## How to complete this task
The response must consist of every record, restated word for word.

## Available data
* * * * *

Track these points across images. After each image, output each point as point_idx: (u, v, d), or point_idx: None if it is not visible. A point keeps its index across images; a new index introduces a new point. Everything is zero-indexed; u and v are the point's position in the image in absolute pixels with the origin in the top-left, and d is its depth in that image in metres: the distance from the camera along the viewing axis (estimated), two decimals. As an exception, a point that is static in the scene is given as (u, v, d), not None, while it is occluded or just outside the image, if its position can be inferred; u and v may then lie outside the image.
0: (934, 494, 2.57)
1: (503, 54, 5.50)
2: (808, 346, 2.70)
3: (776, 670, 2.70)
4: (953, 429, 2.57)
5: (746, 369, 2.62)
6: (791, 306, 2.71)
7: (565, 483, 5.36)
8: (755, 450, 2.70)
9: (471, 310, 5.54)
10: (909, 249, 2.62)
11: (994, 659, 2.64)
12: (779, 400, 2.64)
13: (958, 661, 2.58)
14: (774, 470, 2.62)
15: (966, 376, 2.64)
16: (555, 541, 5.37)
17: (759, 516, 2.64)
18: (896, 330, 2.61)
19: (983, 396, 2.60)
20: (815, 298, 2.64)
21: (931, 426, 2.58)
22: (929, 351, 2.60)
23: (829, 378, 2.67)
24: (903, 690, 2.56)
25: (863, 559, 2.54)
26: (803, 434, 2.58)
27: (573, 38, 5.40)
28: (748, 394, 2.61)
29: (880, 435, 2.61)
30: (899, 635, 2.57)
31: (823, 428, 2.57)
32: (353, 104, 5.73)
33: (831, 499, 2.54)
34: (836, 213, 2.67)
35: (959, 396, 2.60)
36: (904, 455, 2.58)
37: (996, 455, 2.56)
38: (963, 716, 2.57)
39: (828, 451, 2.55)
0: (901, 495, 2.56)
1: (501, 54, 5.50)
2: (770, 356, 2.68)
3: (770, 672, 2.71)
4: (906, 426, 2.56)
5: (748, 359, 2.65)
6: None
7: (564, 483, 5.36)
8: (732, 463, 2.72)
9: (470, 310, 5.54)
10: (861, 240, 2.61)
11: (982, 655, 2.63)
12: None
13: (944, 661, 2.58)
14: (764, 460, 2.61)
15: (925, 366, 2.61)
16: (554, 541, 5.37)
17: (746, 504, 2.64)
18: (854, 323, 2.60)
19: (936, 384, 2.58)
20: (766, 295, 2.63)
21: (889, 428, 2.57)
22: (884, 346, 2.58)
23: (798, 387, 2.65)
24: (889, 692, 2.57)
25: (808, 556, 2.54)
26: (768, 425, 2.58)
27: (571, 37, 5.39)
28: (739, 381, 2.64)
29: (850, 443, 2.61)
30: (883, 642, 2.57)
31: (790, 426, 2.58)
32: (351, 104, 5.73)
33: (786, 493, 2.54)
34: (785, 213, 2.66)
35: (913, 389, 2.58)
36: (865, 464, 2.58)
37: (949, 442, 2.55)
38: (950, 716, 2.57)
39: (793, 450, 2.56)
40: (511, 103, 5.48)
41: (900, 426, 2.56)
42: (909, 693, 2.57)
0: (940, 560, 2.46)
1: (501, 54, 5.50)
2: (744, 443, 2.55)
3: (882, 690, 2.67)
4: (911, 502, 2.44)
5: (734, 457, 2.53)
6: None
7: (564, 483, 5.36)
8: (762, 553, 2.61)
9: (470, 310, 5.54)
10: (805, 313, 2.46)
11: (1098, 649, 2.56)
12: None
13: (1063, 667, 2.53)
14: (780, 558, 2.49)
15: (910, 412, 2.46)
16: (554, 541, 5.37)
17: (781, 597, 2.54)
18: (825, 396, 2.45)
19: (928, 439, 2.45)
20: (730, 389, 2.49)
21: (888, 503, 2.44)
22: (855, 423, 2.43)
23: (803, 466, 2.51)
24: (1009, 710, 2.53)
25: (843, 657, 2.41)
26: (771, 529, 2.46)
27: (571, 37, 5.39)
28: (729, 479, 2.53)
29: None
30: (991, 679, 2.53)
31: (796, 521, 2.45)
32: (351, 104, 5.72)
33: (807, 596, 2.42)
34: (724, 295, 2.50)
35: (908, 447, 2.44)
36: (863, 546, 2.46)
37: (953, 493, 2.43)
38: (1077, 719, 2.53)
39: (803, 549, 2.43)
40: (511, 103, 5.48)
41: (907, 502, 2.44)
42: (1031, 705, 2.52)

* * * * *

## Written answer
Track these points across images. After each image, output each point as point_idx: (u, v, d), or point_idx: None if it is not visible. A point keeps its index across images; a new index introduces a new point. Everything is zero-indexed; u and v are the point's position in the image in absolute pixels with the origin in the top-left, and d is its depth in that image in metres: the distance from the camera along the viewing axis (estimated), two decimals. As an exception, a point that is static in the scene is given as (u, v, d), not None, while it is occluded or just outside the image, if its position can be inferred; u and v may then lie outside the image.
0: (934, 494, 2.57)
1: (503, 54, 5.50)
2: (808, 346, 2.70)
3: (776, 670, 2.70)
4: (953, 429, 2.57)
5: (746, 369, 2.62)
6: (791, 306, 2.71)
7: (565, 483, 5.36)
8: (755, 450, 2.70)
9: (471, 310, 5.54)
10: (909, 249, 2.62)
11: (994, 659, 2.64)
12: (779, 400, 2.64)
13: (958, 661, 2.58)
14: (774, 470, 2.62)
15: (966, 376, 2.64)
16: (555, 541, 5.37)
17: (759, 516, 2.64)
18: (896, 330, 2.61)
19: (983, 396, 2.60)
20: (815, 298, 2.64)
21: (931, 426, 2.58)
22: (929, 351, 2.60)
23: (829, 378, 2.67)
24: (903, 690, 2.56)
25: (863, 559, 2.54)
26: (803, 434, 2.58)
27: (573, 38, 5.40)
28: (748, 394, 2.61)
29: (880, 435, 2.61)
30: (899, 635, 2.57)
31: (823, 428, 2.57)
32: (353, 104, 5.73)
33: (831, 499, 2.54)
34: (836, 213, 2.67)
35: (959, 396, 2.60)
36: (904, 455, 2.58)
37: (996, 455, 2.56)
38: (963, 716, 2.57)
39: (828, 451, 2.55)
0: (901, 495, 2.56)
1: (501, 54, 5.50)
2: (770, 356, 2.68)
3: (770, 672, 2.71)
4: (906, 426, 2.56)
5: (748, 359, 2.65)
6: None
7: (564, 483, 5.36)
8: (732, 463, 2.72)
9: (470, 310, 5.54)
10: (861, 240, 2.61)
11: (982, 655, 2.63)
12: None
13: (944, 661, 2.58)
14: (764, 460, 2.61)
15: (925, 366, 2.61)
16: (554, 541, 5.37)
17: (746, 504, 2.64)
18: (854, 323, 2.60)
19: (936, 384, 2.58)
20: (766, 295, 2.63)
21: (889, 428, 2.57)
22: (884, 346, 2.58)
23: (798, 387, 2.65)
24: (889, 692, 2.57)
25: (808, 556, 2.54)
26: (768, 425, 2.58)
27: (571, 37, 5.39)
28: (739, 381, 2.64)
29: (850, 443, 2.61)
30: (883, 642, 2.57)
31: (790, 426, 2.58)
32: (351, 104, 5.73)
33: (786, 493, 2.54)
34: (785, 213, 2.66)
35: (913, 389, 2.58)
36: (865, 464, 2.58)
37: (949, 442, 2.55)
38: (950, 716, 2.57)
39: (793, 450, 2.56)
40: (511, 103, 5.48)
41: (900, 426, 2.56)
42: (909, 693, 2.57)
0: (940, 560, 2.46)
1: (501, 54, 5.50)
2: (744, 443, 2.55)
3: (882, 690, 2.67)
4: (911, 502, 2.44)
5: (734, 457, 2.53)
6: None
7: (564, 483, 5.36)
8: (762, 553, 2.61)
9: (470, 310, 5.54)
10: (805, 313, 2.46)
11: (1098, 649, 2.56)
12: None
13: (1063, 667, 2.53)
14: (780, 558, 2.49)
15: (910, 412, 2.46)
16: (554, 541, 5.37)
17: (781, 597, 2.54)
18: (825, 396, 2.45)
19: (928, 439, 2.45)
20: (730, 389, 2.49)
21: (888, 503, 2.44)
22: (855, 423, 2.43)
23: (803, 466, 2.51)
24: (1009, 710, 2.53)
25: (843, 657, 2.41)
26: (771, 529, 2.46)
27: (571, 37, 5.39)
28: (729, 479, 2.53)
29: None
30: (991, 679, 2.53)
31: (796, 521, 2.45)
32: (351, 104, 5.72)
33: (807, 596, 2.42)
34: (724, 295, 2.50)
35: (908, 447, 2.44)
36: (863, 546, 2.46)
37: (953, 493, 2.43)
38: (1077, 719, 2.53)
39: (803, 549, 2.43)
40: (511, 103, 5.48)
41: (907, 502, 2.44)
42: (1031, 705, 2.52)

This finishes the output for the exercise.